Each painting in Carolyn Goodridge’s newest body of encaustic work offers a unique experience, parallel to the experience undergone as the artist creates the work. Goodridge intends for the viewer to experience an initial moment of “no thought” just a feeling of immediacy, recognizing the timeless “now” of the present moment. She anticipates the viewer’s inclination to respond inquisitively to planetary abstract art and intuitively draw associations to color and simply elegant circle combinations.

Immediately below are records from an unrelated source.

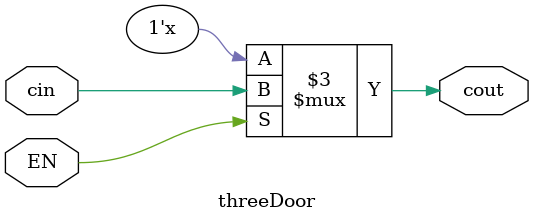
<source format=v>
module threeDoor(
cin,
cout,
EN);
input cin;
input EN;
output cout;
reg cout;
always @(cin,EN)
begin
	if(EN)cout=cin;
	else cout = 'bz;
end
endmodule
</source>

The paintings in: Om, The Cosmology of Now are each associated with the ancient meditative sound of Aum and an inner vision of the cosmos. Goodridge offers an abstract planetary account of the activity in our universe. These references can be macrocosmic or microcosmic. Patanjali--who wrote the Yoga Sutra and is considered to be the father of classical yoga--taught that when we chant this sacred syllable Aum and simultaneously contemplate the meaning of it, our consciousness becomes "one-pointed: and prepared for meditation.
In all cases the paintings are created spontaneously within the confines of the circle, which can also be seen as a mandala. According to Dr. Michio Kaku, physicist, our world is made up of vibrating strings. He says that the Mind of God is music resonating in eleven dimensions throughout hyperspace! In “Carina’s Fire Song”, a painting inspired by the NASA’s Hubble super telescope image of Carina Nebula, two objects meet in a firey burst of hot pink, yellow ochre, rose madder and white. This exhibition has twenty encaustic paintings. Encaustic is an ancient medium dating back past 800 B.C. Pigmented beeswax was used by Greeks and Eyptians to waterproof and decorate their war ships and mummy masks.